(Items from a dataset)
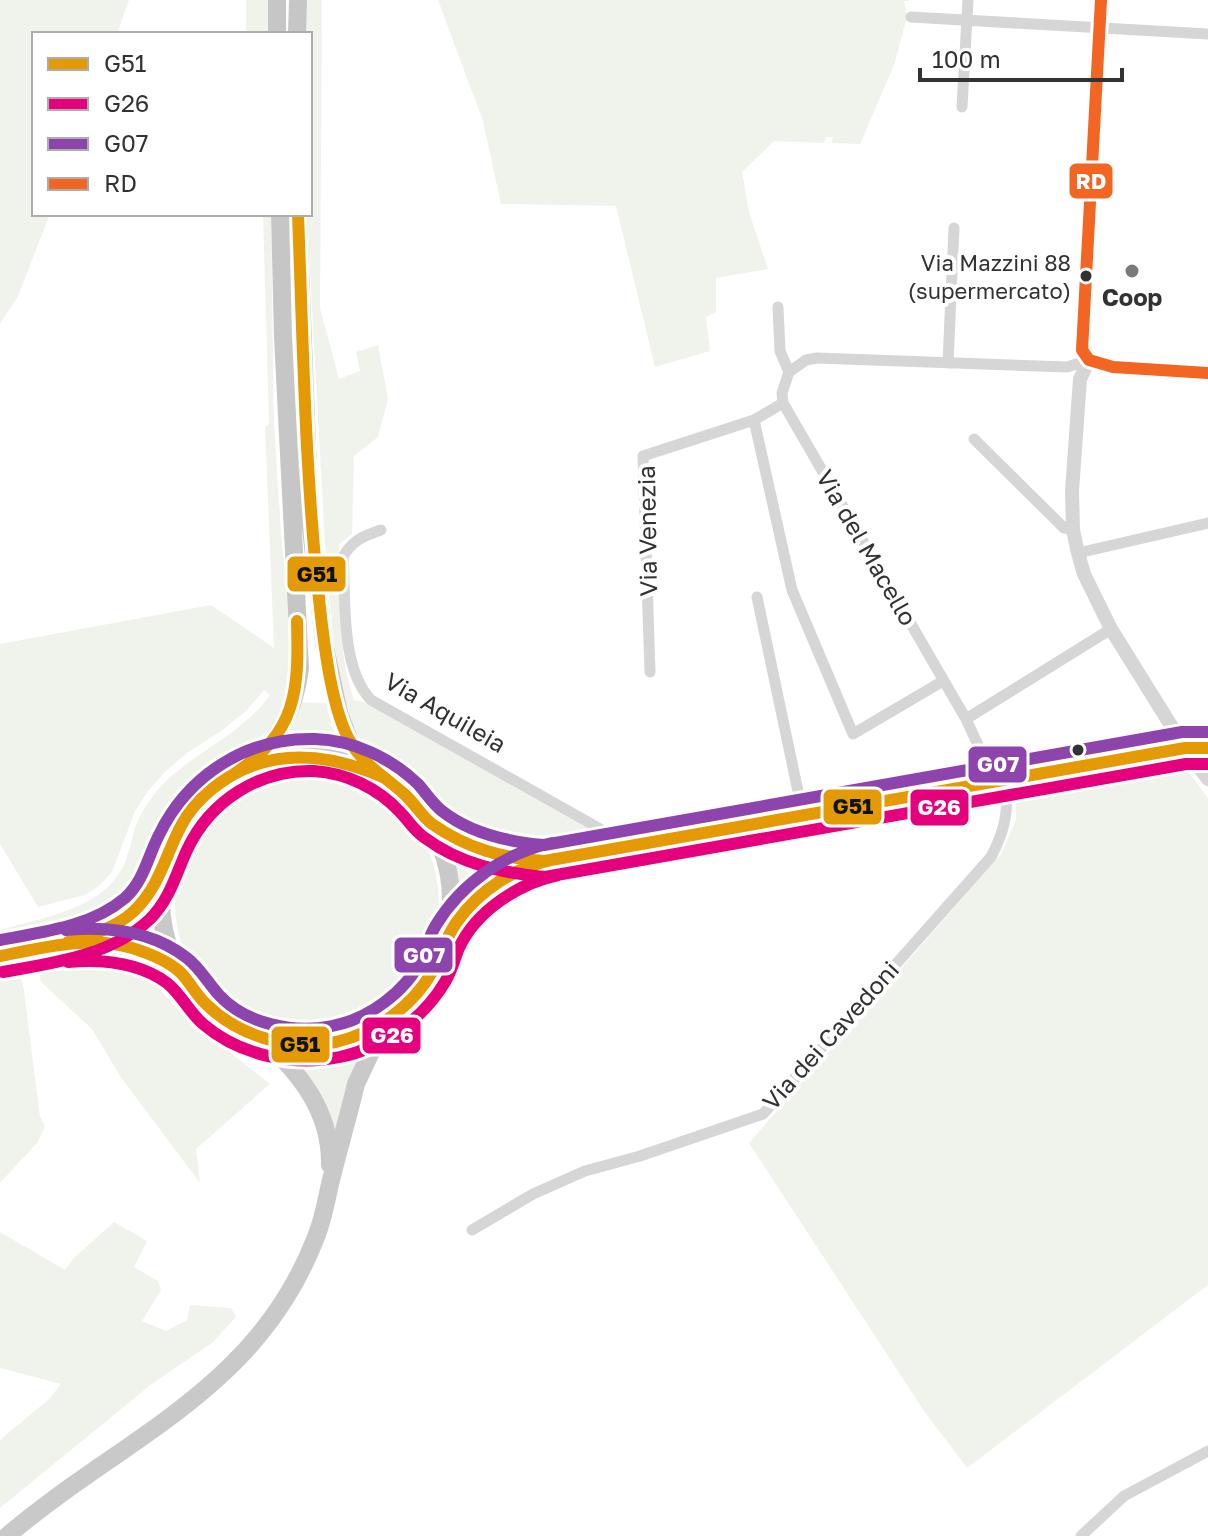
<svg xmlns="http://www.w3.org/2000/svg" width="1208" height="1536" viewBox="0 0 1208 1536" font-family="'Golos Text',sans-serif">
  <rect width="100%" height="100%" fill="#fff"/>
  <path fill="#f0f3ec" d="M0,0H129L117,34H34V214H50L18,296L0,324Z
    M246,0H269V34H246Z
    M305,0H322L320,308L339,379L360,371L356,352L378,345L388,399L378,437L354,456L352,534L339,544C340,596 337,650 354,700L364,702L597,834L601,841L532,852H509L462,834L402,776L366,751L353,731L336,668L326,565L307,214H310V34H304Z
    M438,0H909V1H904L907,17L894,65L860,144L832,143L833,137H826L824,143L774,141L742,172L749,212L768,269L716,278V312L706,317L710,351L655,367L616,206L501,204L483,121Z
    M263,214H271L274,423L281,533L293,648L285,700L275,721L246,754L204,782L171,819L144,885L125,909L98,926L66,934L0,942V930C47,916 109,909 127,857C131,847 132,837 135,827C141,811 154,793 166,781C199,750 243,733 270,695L264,690L246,711L221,731L187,753L165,772L148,791L135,811L112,872L99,886L85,895L38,907L0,844V644L211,605L274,648L265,427L269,424Z
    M299,702L326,703L332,727L348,756L312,752L269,755Z
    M1179,759L1208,798V1285L967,1468L924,1411L749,1143L1001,854L1016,820V789Z
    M175 903a132 132 0 1 1 264 0a132 132 0 1 1-264 0Z
    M453,848L485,863L503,868L502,872L463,906L459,904C458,885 450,867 449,849Z
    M151,900L154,902L157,932L163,950L159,951L114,933Z
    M89,957L120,961L148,977L185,1017L270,1084L196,1149L200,1183L120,1076L92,1029L41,982L38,966Z
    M16,969L23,984L40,1117L45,1126L38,1142L0,1183V972Z
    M362,1047L363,1050L336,1130H333L289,1055H329Z
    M114,1222L147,1241L134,1267L158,1281L161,1290L142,1321L166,1331L187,1320L190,1305L231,1308L236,1317L212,1343L153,1383L0,1508V1440L49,1399L61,1384L0,1368V1232L65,1270L73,1259Z"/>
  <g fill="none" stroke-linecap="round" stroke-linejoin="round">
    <path stroke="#d6d6d6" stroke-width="11" d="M911,17L1208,34
      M962,107L968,0
      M778,307L780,351L789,372L782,393L783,403L966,719L978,745L982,784
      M948,363L954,228
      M789,372L806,360L817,358L1067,367L1089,360L1113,367L1208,373
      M783,403L754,420L792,590L853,734L943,681
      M974,439L1064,528L1073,530
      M381,530C364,536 352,540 343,557C346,600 340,667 371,700L611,835L619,847
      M1078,553L1208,523
      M757,597L803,815
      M650,672L643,456L754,420
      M966,719L1111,629
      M472,1230L533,1194L585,1171L640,1156L763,1114L991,857C1006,828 1008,813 1006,780
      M1081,1536L1124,1496L1208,1451"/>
    <path stroke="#d6d6d6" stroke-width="14" d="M1101,0L1082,318V350L1089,360L1080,379L1072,491L1073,530L1078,553L1084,574L1111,629L1185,748L1208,779"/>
    <path stroke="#c9c9c9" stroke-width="18" d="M161 900a145 145 0 1 1 290 0a145 145 0 1 1-290 0Z
      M431,824C469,847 497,857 542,861
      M448,936L489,888L545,861L1208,744
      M79,938C115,928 142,907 161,875
      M0,956C41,949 90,936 130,948C149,953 164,963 181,973
      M262,1038C299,1073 331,1110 330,1165
      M7,1536C123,1437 257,1391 316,1237C323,1220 326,1202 330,1184C338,1151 348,1118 356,1084L372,1050L395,1019"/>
    <path stroke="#c6c6c6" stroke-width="18" d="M277,34V0
      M297,34L298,0
      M298,214L310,520L324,643L339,713L350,742L374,772
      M249,766C280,735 294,713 300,669L283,337L280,214"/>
    <defs>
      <path id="bus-1" d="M298,214C303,345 305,477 320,608C324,644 332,712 351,743C365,766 384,776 403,793C414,802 421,816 432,824C468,849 502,858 545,861L1185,748H1208
        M234,774C297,732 299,692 297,621
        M68,942C91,935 116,928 134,911C160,886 165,856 181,826C188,812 200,799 212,789C265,746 327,752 385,778
        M0,956C42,948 89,935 132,948C148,953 168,961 180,972C190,982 196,995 207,1005C240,1037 291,1051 336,1042C375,1033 412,1007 432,972C441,956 445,939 456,923C479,890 515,867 555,859"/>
      <path id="bus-2" d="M68,962C103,959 138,962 167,983C181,994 189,1012 203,1024C239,1055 293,1067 340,1057C383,1048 423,1019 445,982C452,971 454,960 459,948C476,911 519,883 558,875
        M3,972C53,963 111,956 150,919C170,899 176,874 187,850C210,801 259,769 314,771C346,773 378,788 400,812C409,821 414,831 425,838C460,864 502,873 545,877L1186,764H1208"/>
      <path id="bus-3" d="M66,930C108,926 152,931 187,958C200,968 208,983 219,995C246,1024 294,1034 332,1026C369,1019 405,992 422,959C427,948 429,936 436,925C461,884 504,853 552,843
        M0,940C42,932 91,927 125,898C144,881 148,856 159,835C188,775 247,737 315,739C353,740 391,758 418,784C426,793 433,804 442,811C471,834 509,842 544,845L1182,732H1208"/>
      <path id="bus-4" d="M1101,0L1082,350L1089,360L1113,367L1208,373"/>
    </defs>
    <use href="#bus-1" stroke="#fff" stroke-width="18"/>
    <use href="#bus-2" stroke="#fff" stroke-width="18"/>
    <use href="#bus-3" stroke="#fff" stroke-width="18"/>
    <use href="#bus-4" stroke="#fff" stroke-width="18"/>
    <use href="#bus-1" stroke="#e39a05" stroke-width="12"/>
    <use href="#bus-2" stroke="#e5007d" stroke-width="12"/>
    <use href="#bus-3" stroke="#8e44ad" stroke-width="12"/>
    <use href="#bus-4" stroke="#f26522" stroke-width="12"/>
  </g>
  <circle fill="#7a7a7a" stroke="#fff" stroke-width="3" cx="1132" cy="271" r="8"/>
  <g fill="#323232" stroke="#fff" stroke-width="3">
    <circle cx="1086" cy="276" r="7"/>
    <circle cx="1078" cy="750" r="7"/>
  </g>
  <g text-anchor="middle" stroke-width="8" stroke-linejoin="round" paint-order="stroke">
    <g font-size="22" fill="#323232" stroke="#fff" text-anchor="end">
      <text x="1071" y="271">Via Mazzini 88<tspan x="1071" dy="28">(supermercato)</tspan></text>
    </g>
    <g font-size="24" font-weight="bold" fill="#323232" stroke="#fff">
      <text x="1132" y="306">Coop</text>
    </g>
    <g font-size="24" fill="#323232" stroke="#fff">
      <text transform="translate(648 531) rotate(-91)" y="8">Via Venezia</text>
      <text transform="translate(866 548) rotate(60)" y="8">Via del Macello</text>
      <text transform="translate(445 713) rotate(30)" y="8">Via Aquileia</text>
      <text transform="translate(831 1036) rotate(-48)" y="8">Via dei Cavedoni</text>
    </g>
  </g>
  <g stroke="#fff" stroke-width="3">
    <rect x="1068" y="162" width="46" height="38" rx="8" fill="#f26522"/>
    <rect x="286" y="555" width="61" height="38" rx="8" fill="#e39a05"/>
    <rect x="967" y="745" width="61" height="39" rx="8" fill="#8e44ad"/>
    <rect x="822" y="788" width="61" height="38" rx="8" fill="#e39a05"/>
    <rect x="909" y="788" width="61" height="39" rx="8" fill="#e5007d"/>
    <rect x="393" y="936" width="61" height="38" rx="8" fill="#8e44ad"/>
    <rect x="361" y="1016" width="61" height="39" rx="8" fill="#e5007d"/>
    <rect x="270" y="1025" width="61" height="39" rx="8" fill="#e39a05"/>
  </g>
  <g font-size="22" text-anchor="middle" font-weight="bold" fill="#fff">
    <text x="1091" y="189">RD</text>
    <text x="998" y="772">G07</text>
    <text x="939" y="815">G26</text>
    <text x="424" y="963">G07</text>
    <text x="392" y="1043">G26</text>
  </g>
  <g font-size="22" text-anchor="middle" font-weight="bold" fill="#111">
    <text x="317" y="582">G51</text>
    <text x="853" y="814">G51</text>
    <text x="300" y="1052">G51</text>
  </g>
  <rect x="32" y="32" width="280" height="184" fill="#ffffff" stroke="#adadad" stroke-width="2"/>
  <rect x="48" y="58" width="40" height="12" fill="#e39a05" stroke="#adadad" stroke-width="2"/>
  <text x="104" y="72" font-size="24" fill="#323232">G51</text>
  <rect x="48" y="98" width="40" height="12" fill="#e5007d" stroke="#adadad" stroke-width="2"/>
  <text x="104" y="112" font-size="24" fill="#323232">G26</text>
  <rect x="48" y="138" width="40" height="12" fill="#8e44ad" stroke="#adadad" stroke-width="2"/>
  <text x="104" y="152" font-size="24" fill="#323232">G07</text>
  <rect x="48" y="178" width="40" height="12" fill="#f26522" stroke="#adadad" stroke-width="2"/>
  <text x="104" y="192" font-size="24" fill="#323232">RD</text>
  <path d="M920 68v12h202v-12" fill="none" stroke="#323232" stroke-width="4"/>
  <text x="932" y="68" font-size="24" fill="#323232" stroke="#ffffff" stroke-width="6" paint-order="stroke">100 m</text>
</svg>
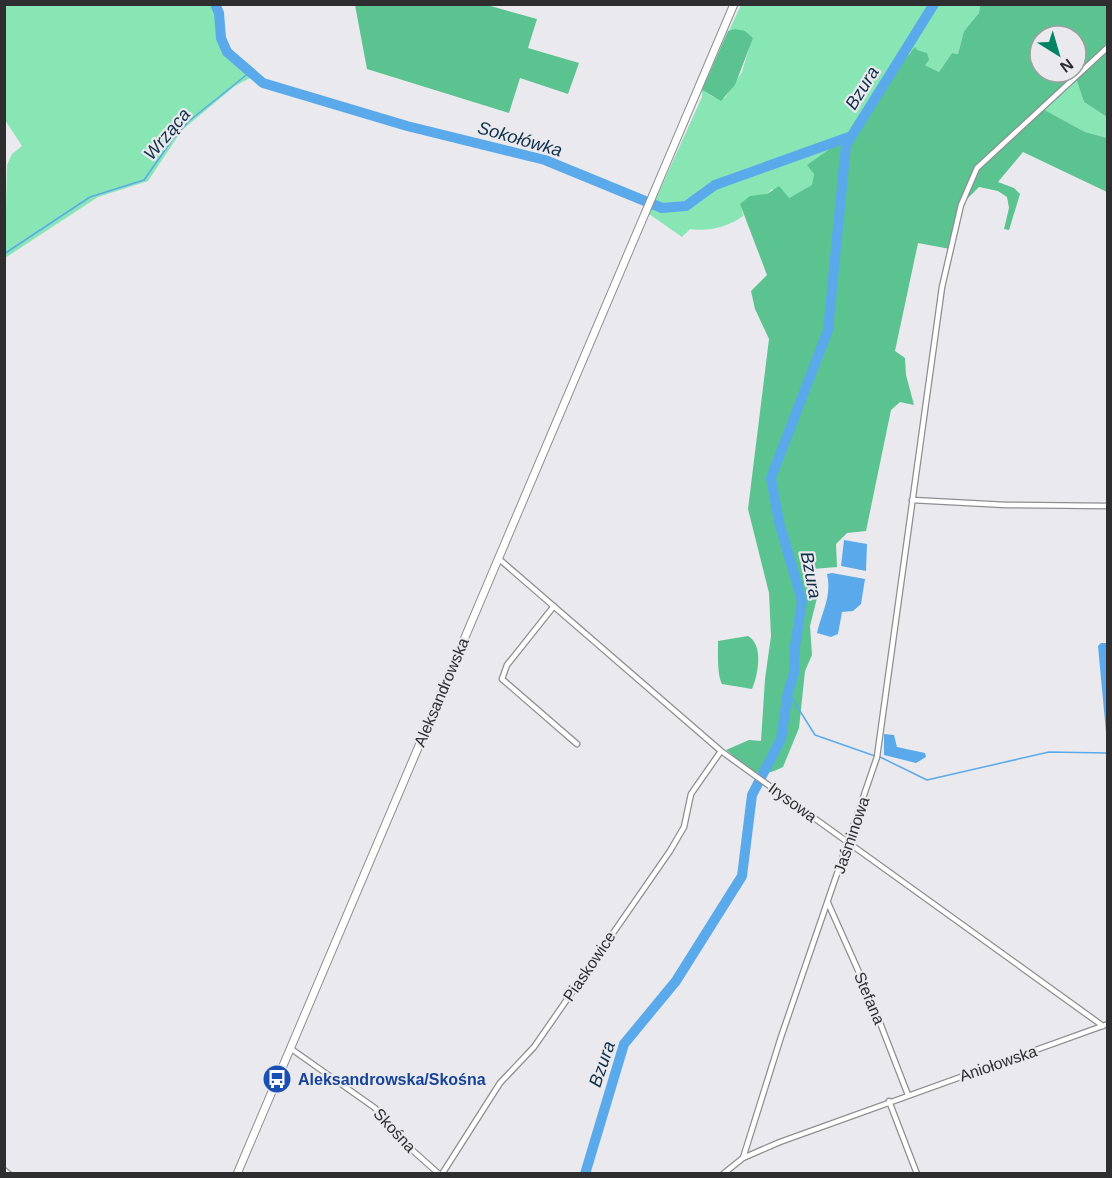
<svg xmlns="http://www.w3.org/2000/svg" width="1112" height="1178" font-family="Helvetica,sans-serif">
<rect width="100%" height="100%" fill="#eae9ed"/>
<path fill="#88e5b4" d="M 4,5 L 212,5 L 222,17 L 226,43 L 251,70 L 250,78 L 235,86 L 182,130 L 148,181 L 98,197 L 5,258 L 7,165 L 12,154 L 22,146 L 5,120 Z
M 741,5 L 980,5 L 979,13 L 964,31 L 958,54 L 952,53 L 939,72 L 925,65 L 927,53 L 910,52 L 906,59 L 902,55 L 851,134 L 808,165 L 814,174 L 813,185 L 789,198 L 772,189 L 767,194 L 741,204 L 743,216 C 728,227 708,232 690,229 L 682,237 L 649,214 L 702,97 L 702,90 L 713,97 L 725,98 L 742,72 L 752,38 L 745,31 L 729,31 Z
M 1076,77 L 1084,102 L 1107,117 L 1107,138 L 1085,132 L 1041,108 Z"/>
<path fill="#5ac390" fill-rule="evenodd" d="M 355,5 L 487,5 L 537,19 L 528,48 L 579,63 L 568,94 L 520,78 L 509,113 L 367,69 Z
M 980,5 L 1107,5 L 1107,117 L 1084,102 L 1076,78 L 1041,108 L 1085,132 L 1107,138 L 1107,192 L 1023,152 L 998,182 L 1014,188 L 1020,194 L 1009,230 L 1004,229 L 1009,208 L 1007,197 L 998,191 L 979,187 L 961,205 L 950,249 L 918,243 L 895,351 L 905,358 L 906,375 L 914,405 L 900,402 L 891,410 L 866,531 L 847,533 L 836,544 L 837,567 L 812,569 L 818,594 L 810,626 L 812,655 L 805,671 L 799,728 L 783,767 C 754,782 750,768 726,750 L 749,740 L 761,741 L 765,679 L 771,636 L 769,593 L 748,509 L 769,339 L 755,309 L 751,291 L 767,275 L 740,204 L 750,196 L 767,194 L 779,186 L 789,198 L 812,185 L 814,174 L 807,165 L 851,134 L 901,55 L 906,58 L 915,47 L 917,50 L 927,53 L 929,60 L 925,65 L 939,72 L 952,53 L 958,54 L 964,31 L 979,13 ZM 1040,36 L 1076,36 L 1076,72 L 1040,72 Z
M 735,29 L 745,31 L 753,38 L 735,85 L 721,101 L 702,90 L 728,31 Z
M 748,636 C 764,645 758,675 752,689 L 722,684 C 717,675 718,652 718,641 Z"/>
<path fill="#5aaaeb" d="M 844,540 L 867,544 L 866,571 L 841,566 Z
M 832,573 L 865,579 L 861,604 L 853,611 L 842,612 L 838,634 L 831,637 L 817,633 C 822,611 832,597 827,574 Z
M 1101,643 L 1107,643 L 1107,743 L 1098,646 Z
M 884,734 L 894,735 L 897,747 L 925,753 L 926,757 L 916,763 L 884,755 Z"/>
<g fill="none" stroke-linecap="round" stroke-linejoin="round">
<path stroke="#5aaaeb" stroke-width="1.5" d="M 4,254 L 90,197 L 144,180 L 172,140 L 189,121 L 250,72
M 788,692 L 815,735 L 875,756
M 880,757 L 927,780 L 1049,752 L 1108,753"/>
<path stroke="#5aaaeb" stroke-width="10" d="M 215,4 L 219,13 L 221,38 L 227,52 L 263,83 L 407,126 L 545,160 L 662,208 L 686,206 L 715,185 L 849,137
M 585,1174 L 624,1044 L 676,981 L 742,876 L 752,795 L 781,739 L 788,692 L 794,673 L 795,646 L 802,601 L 779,522 L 771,478 L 828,330 L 846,145 L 934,4"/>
<g stroke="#8e8d90" stroke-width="7">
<path id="street" d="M 912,500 L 1006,505 L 1108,506
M 498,558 L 721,751 L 1103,1026
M 554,606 L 507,665 L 502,679 L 577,744
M 828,903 L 870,997 L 908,1095
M 290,1048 L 375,1108 L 401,1140 L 439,1174
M 889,1101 L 917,1174
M 743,1158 L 781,1037 L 877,757 L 942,287 L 961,205 L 977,168 L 1108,47
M 4,1170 L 9,1174
M 442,1174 L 500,1083 L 534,1047 L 670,851 L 684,827 L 691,794 L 721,751
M 723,1174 L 743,1158 L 780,1142 L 1108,1024"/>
</g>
<g stroke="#8e8d90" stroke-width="9">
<path id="secondary" d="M 237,1174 L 734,4"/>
</g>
<use href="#street" stroke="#fff" stroke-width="4.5"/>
<use href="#secondary" stroke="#fff" stroke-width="7"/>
</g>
<defs>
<g id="bus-disc" transform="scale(1.5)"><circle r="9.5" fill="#1a4fb4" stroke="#eae9ed"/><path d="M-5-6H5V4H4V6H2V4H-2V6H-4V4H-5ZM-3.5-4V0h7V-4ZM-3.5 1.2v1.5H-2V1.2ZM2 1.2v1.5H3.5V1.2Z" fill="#fff"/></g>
</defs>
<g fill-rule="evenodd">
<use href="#bus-disc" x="277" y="1079"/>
</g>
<g text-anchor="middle" stroke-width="4.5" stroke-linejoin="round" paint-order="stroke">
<g font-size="16" fill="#2e2d2f" stroke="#eae9ed">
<text transform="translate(441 692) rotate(-67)" y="6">Aleksandrowska</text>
<text transform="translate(793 802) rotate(36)" y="6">Irysowa</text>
<text transform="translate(851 835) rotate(-71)" y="6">Jaśminowa</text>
<text transform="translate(589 966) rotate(-56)" y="6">Piaskowice</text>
<text transform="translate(870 998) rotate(67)" y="6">Stefana</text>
<text transform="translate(998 1063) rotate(-19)" y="6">Aniołowska</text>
<text transform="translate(395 1130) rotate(47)" y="6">Skośna</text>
</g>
<g font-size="16" font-weight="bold" fill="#164399" stroke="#eae9ed" text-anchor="start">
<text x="298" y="1085">Aleksandrowska/Skośna</text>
</g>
<g font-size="18" font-style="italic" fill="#0d2f49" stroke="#eae9ed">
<text transform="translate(862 88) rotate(-58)" y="6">Bzura</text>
<text transform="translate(167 134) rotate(-50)" y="6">Wrząca</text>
<text transform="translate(520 139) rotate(16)" y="6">Sokołówka</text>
<text transform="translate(811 575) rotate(79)" y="6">Bzura</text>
<text transform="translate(602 1064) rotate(-71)" y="6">Bzura</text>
</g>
</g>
<rect width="1112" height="1178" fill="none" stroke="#2e2d2f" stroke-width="12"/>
<g transform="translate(1058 54) rotate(143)"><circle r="28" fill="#eae9ed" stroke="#9f9ea1" stroke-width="1.5"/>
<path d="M0-4.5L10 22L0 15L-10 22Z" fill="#008466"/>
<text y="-9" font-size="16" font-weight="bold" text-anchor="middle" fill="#2e2d2f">N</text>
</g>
</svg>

## REQUIRED WORK
Give back precisely the lines above that start at the line containing "M299,702L326,703L332,727L348,756L312,752L269,755Z" and end at the line containing "M789,372L806,360L817,358L1067,367L1089,360L1113,367L1208,373", inclusive. No other lines belong in the output.

## SOLUTION TO THIS EXERCISE
    M299,702L326,703L332,727L348,756L312,752L269,755Z
    M1179,759L1208,798V1285L967,1468L924,1411L749,1143L1001,854L1016,820V789Z
    M175 903a132 132 0 1 1 264 0a132 132 0 1 1-264 0Z
    M453,848L485,863L503,868L502,872L463,906L459,904C458,885 450,867 449,849Z
    M151,900L154,902L157,932L163,950L159,951L114,933Z
    M89,957L120,961L148,977L185,1017L270,1084L196,1149L200,1183L120,1076L92,1029L41,982L38,966Z
    M16,969L23,984L40,1117L45,1126L38,1142L0,1183V972Z
    M362,1047L363,1050L336,1130H333L289,1055H329Z
    M114,1222L147,1241L134,1267L158,1281L161,1290L142,1321L166,1331L187,1320L190,1305L231,1308L236,1317L212,1343L153,1383L0,1508V1440L49,1399L61,1384L0,1368V1232L65,1270L73,1259Z"/>
  <g fill="none" stroke-linecap="round" stroke-linejoin="round">
    <path stroke="#d6d6d6" stroke-width="11" d="M911,17L1208,34
      M962,107L968,0
      M778,307L780,351L789,372L782,393L783,403L966,719L978,745L982,784
      M948,363L954,228
      M789,372L806,360L817,358L1067,367L1089,360L1113,367L1208,373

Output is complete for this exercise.